Seniors can change their habits while still having fun! These 6 easy steps will guide you through this process! 

Changing a lifestyle habit can be hard but it is never too late, even in retirement. Whether you want to eat more vegetables, exercise more, or do yoga every day, the same recipe goes: You need motivation, time, and willpower. Here are some tips to keep track of your goals and boost your motivation along the way!

List the benefits of your lifestyle changes

List the benefits you want to obtain from the changes you are making. What are you gaining from quitting smoking, exercising more, or changing your diet? You will get the best results by capitalizing on the reasons that are pushing you to make those changes in the first place.

For example, healthy eating is not as challenging to maintain as you might think, and the benefits for your overall health are undeniable:

  • Having more energy
  • Having better digestion
  • Maintaining a healthy weight
  • Discovering new foods
  • Trying new recipes in the kitchen

Feel free to repeat this exercise with each new habit you are trying to introduce, like physical activity. Your lifestyle is different in retirement, and it is the perfect time to try new experiences. 

Do you want to start swimming at the pool once a week or more? Ask a friend to join. Together, you can cheer each other on and stay motivated more easily.

Treat yourself for each successfully changed habit

Look at this change as an accomplishment and celebrate it by treating yourself to something that is useful to the new habit. Get yourself a new pair of shoes to motivate you to take a walk every day, a new yoga mat for your daily sessions, a subscription to a local produce basket, a new kitchen accessory, etc. Don’t forget that the key is to make your new challenge fun.

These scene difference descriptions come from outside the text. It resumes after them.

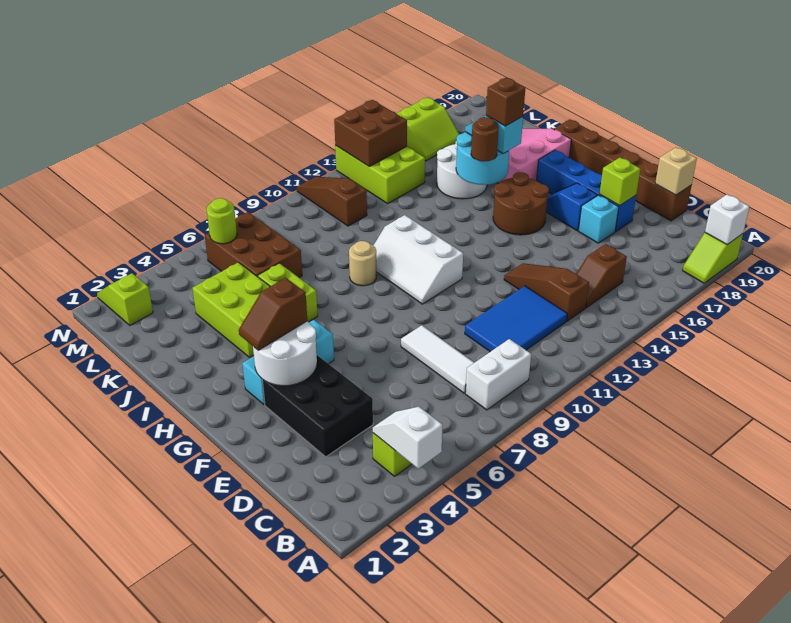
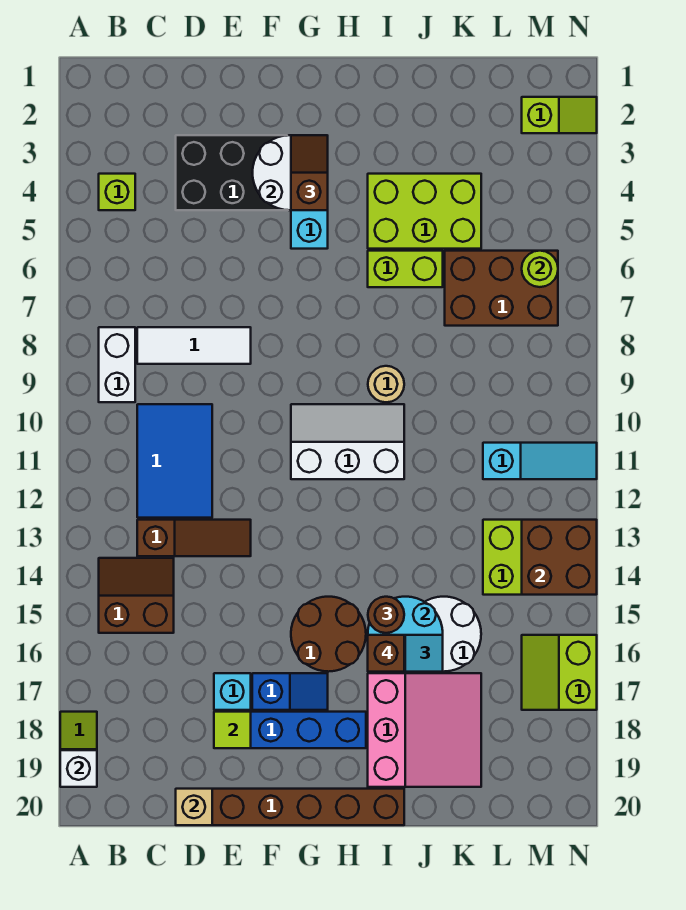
white slope A4:B4 level 2 top A -> none
brown slope C14:C15 level 1 top 15 -> brown slope B14:C15 level 1 top 15
lime brick E18 level 2 -> lime tile E18 level 2
brown slope L11:N11 level 1 top L -> cyan slope L11:N11 level 1 top L

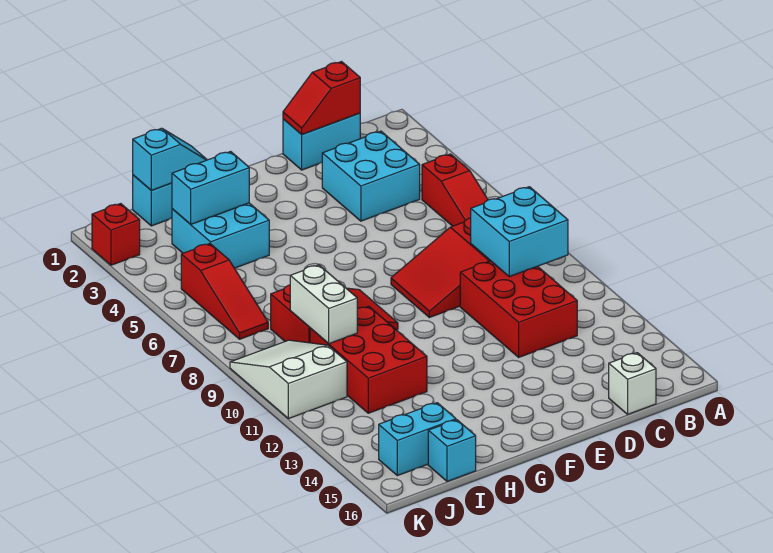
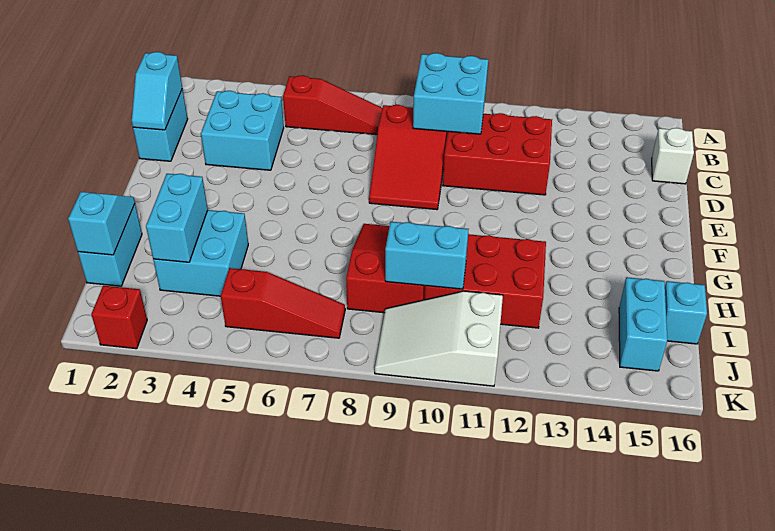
red slope C1:D1 level 2 top C -> cyan slope C1:D1 level 2 top C
white brick I9:I10 level 2 -> cyan brick I9:I10 level 2

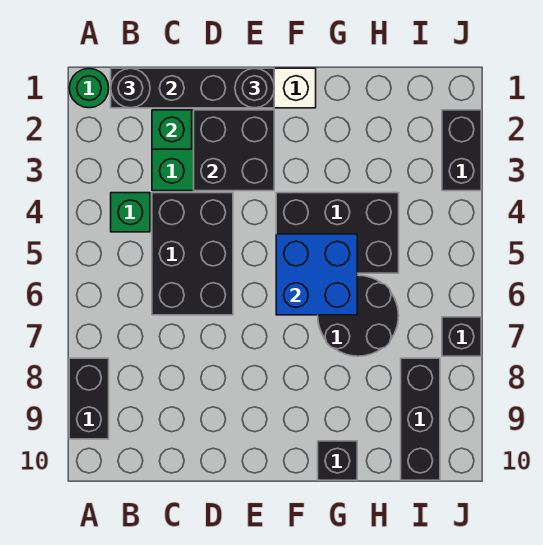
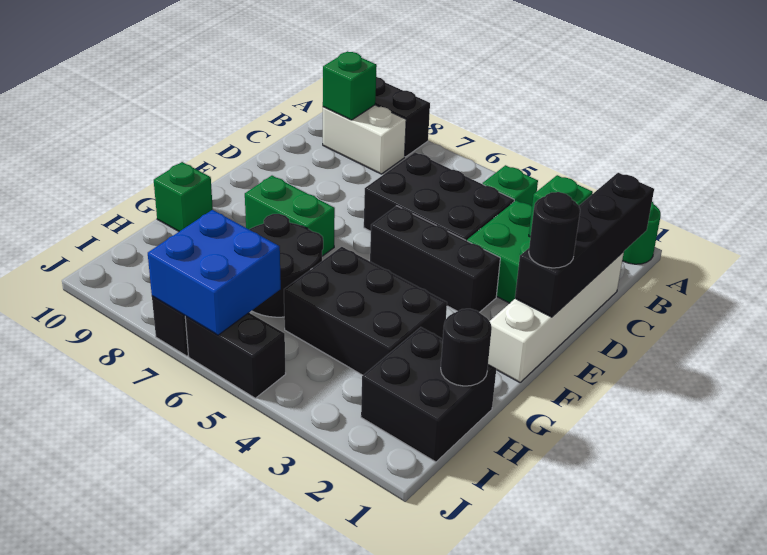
black round brick B1 level 3 -> black round brick H1 level 2
none -> white brick B8:B9 level 1
none -> green brick B9 level 2
black brick D2:E3 level 2 -> black brick H1:I2 level 1
black brick F4:H5 level 1 -> black brick G3:H5 level 1
blue brick F5:G6 level 2 -> blue brick I6:J7 level 2
none -> green brick F7:F8 level 1
black brick G10 level 1 -> green brick G10 level 1
black brick I8:I10 level 1 -> black brick E3:E5 level 1
black brick J2:J3 level 1 -> black brick J5:J6 level 1

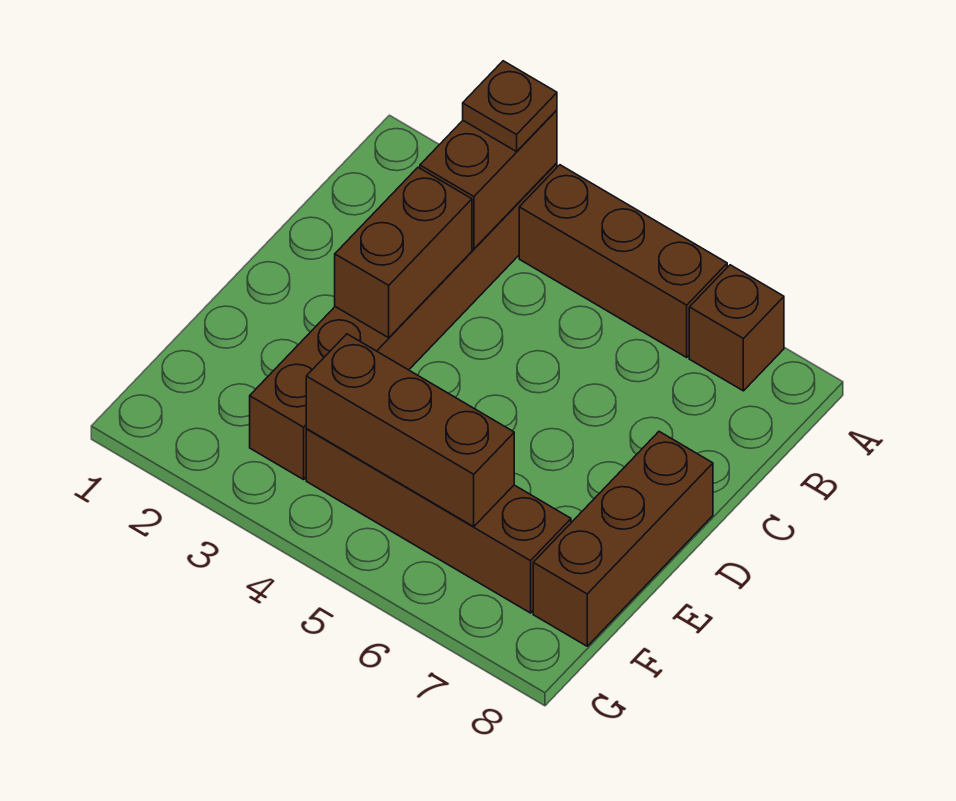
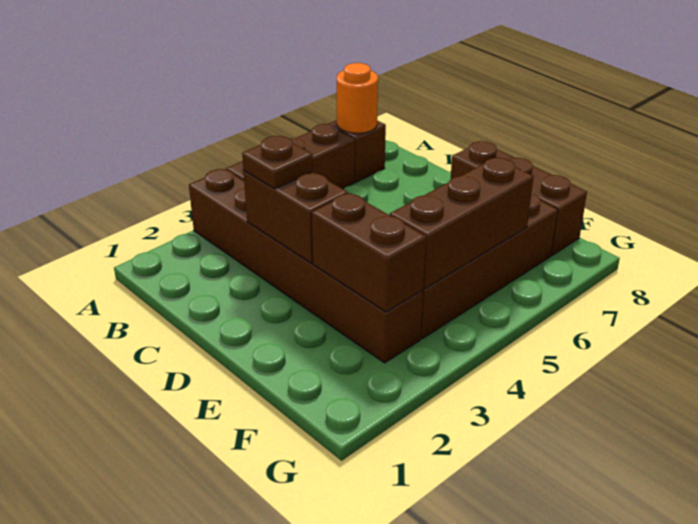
brown brick A3:B3 level 2 -> brown brick E3:F3 level 2
brown plate A3 level 3 -> brown plate C3 level 3
none -> orange round brick A7 level 2

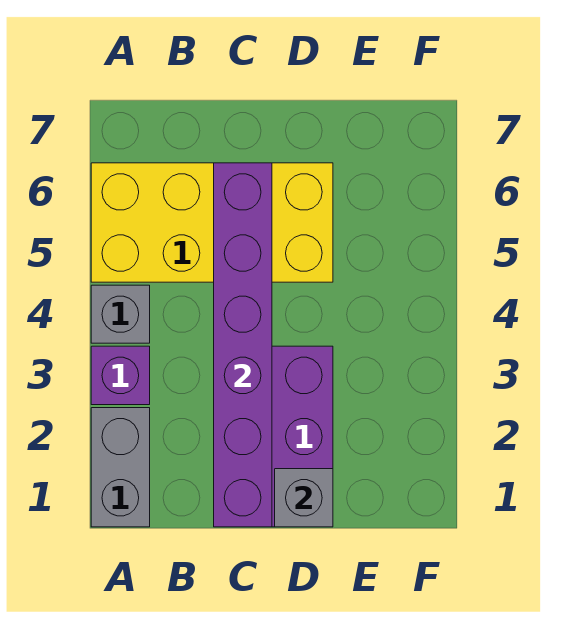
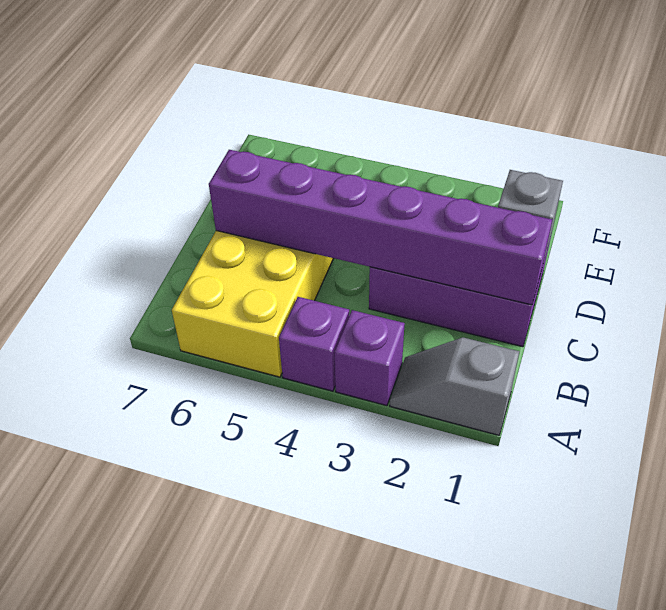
grey brick A1:A2 level 1 -> grey slope A1:A2 level 1 top 1
grey brick A4 level 1 -> purple brick A4 level 1

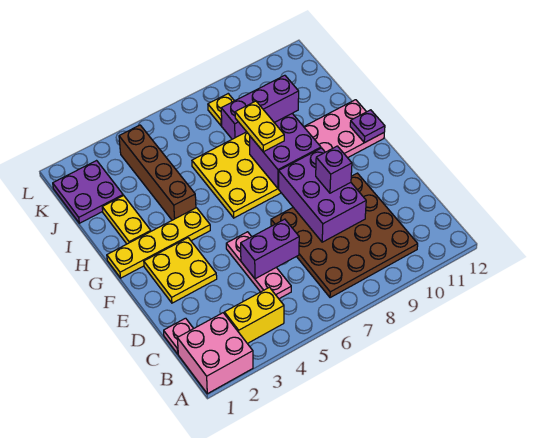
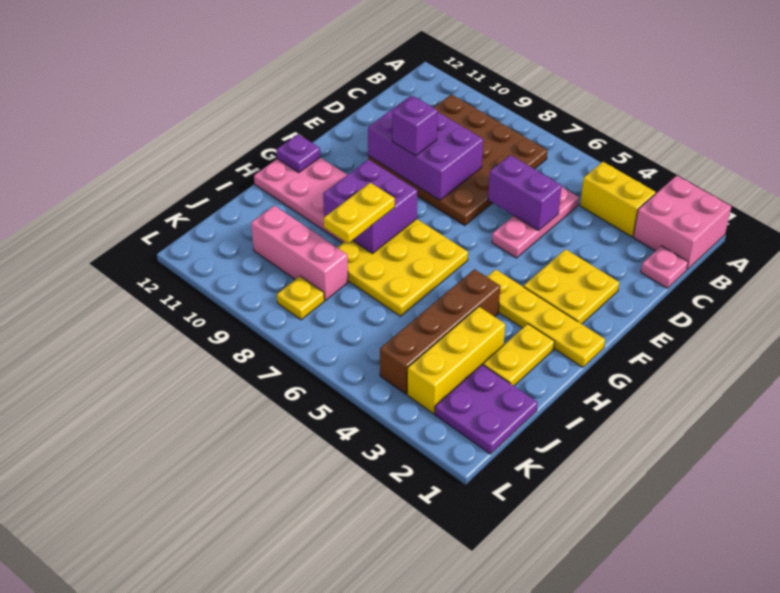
purple brick D8:F9 level 2 -> purple brick D8:E10 level 2
none -> yellow brick I3:K3 level 1
purple brick J8:J10 level 1 -> pink brick J8:J10 level 1

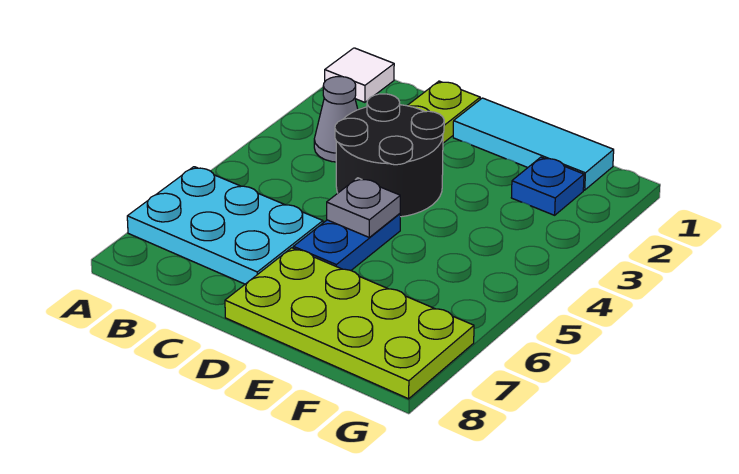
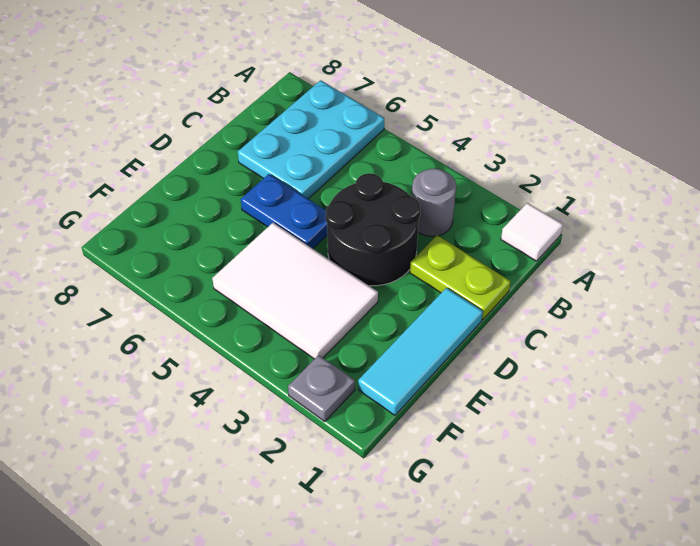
grey cone B3 level 1 -> grey round brick B3 level 1
grey plate D5 level 2 -> grey plate G2 level 1
lime plate D7:G8 level 1 -> none
none -> white tile E3:F5 level 1
blue plate F2 level 1 -> none

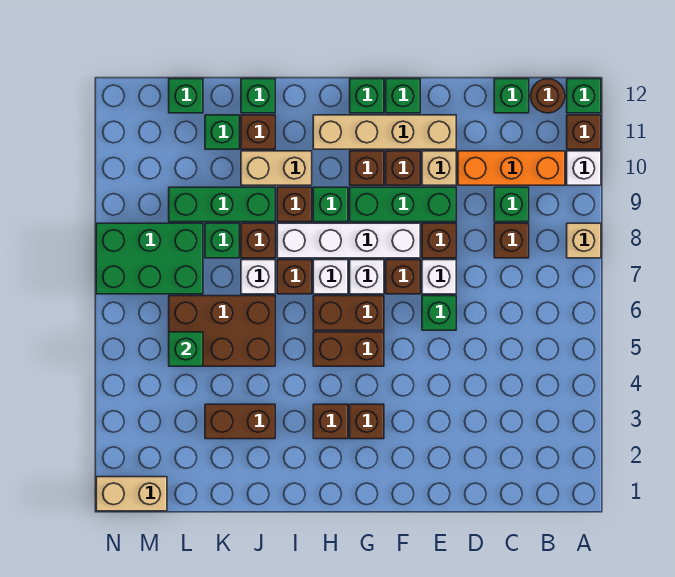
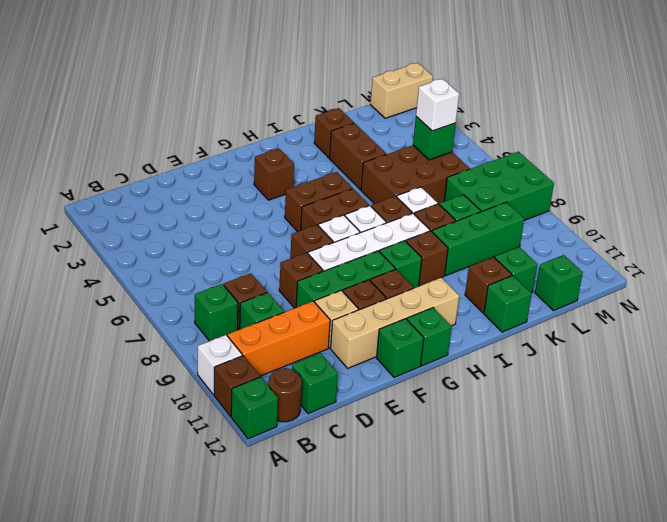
tan brick A8 level 1 -> none
green brick E6 level 1 -> green brick B8 level 1
white brick E7 level 1 -> white brick L5 level 3
brown brick H3 level 1 -> brown brick J2 level 1
tan brick I10:J10 level 1 -> none
brown brick J3:K3 level 1 -> brown brick J3:J4 level 1

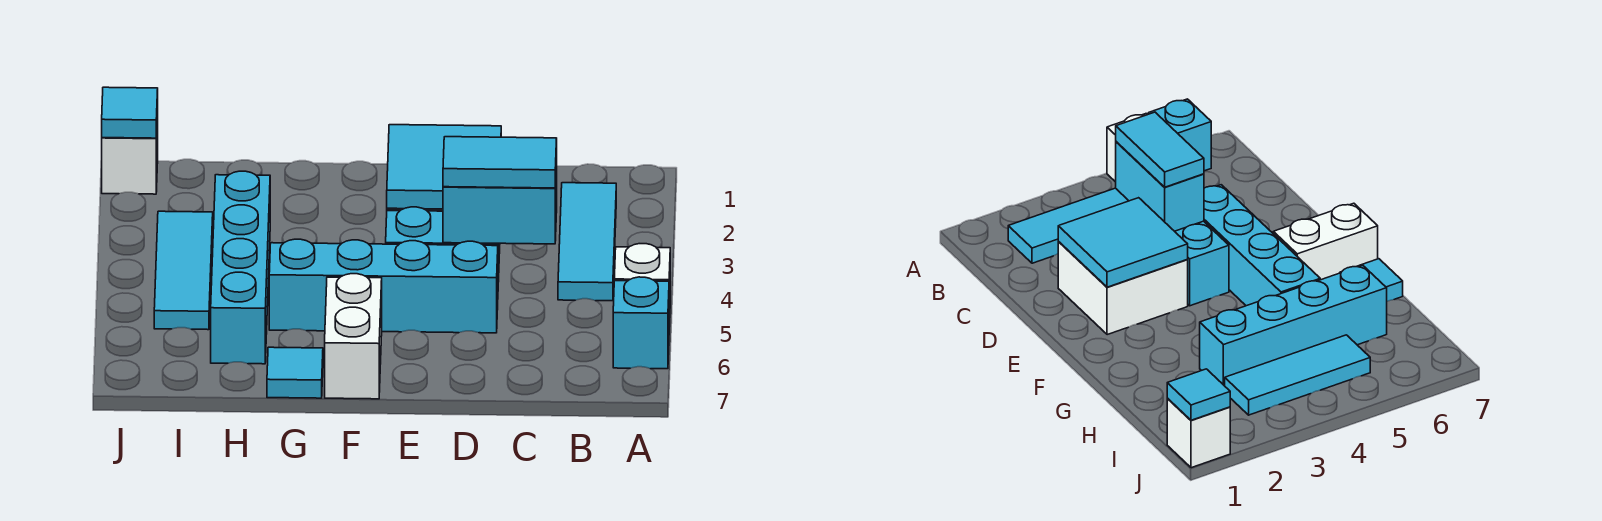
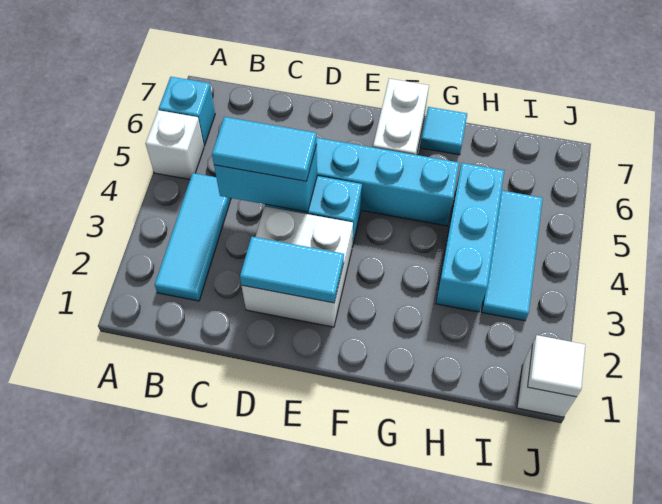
cyan tile D2:E3 level 2 -> cyan tile D2:E2 level 2
cyan brick H3:H6 level 1 -> cyan brick H3:H5 level 1
cyan tile J1 level 2 -> white tile J1 level 2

Measure your progress and consistency

The most challenging part of changing a habit is consistency. One that is achieved, it is a question of maintaining it. Writing about your progress every day will make you more inclined to stay motivated by letting you see where you started from and allowing you to be more aware of the slacking moments. This diary will make you want to stay on the right track!

Be patient, changing a habit takes time

Do not expect to get rid of a bad habit in a week or to become an athlete in two. A study conducted by London scientists* has shown that it takes an average of 66 days to change a habit. Do not get discouraged if you find that a few weeks in your new habit has not been entirely integrated into your lifestyle. That is normal, keep it up!

Just start somewhere!

It is better to start small than to never start at all. Do not set up unattainable goals that would get you discouraged. Instead, rely on small changes that make sense according to your starting point. Rather than wanting to change everything at once, focus on one habit at a time. For instance, if your goal is to exercise more, start by implementing small active breaks into your day.

Once your goal is set, why not break it down into smaller ones? Make sure each one is specific, attainable, and quantifiable. You will see for yourself how this method can make all the difference to keep the motivation up and get results!

Let your entourage know

You do not have to go through this process alone. Sharing your desire to change a habit with friends and family will keep you accountable and motivated to achieve your goal. Some of them might even want to join you on your journey to success! The more the better!


Changing a daily habit and introducing new ones can take some time, which is totally normal. Retirement happens to be a period where you have time to experiment with new lifestyles. Make the most of it!

So, which habit are you going to change first?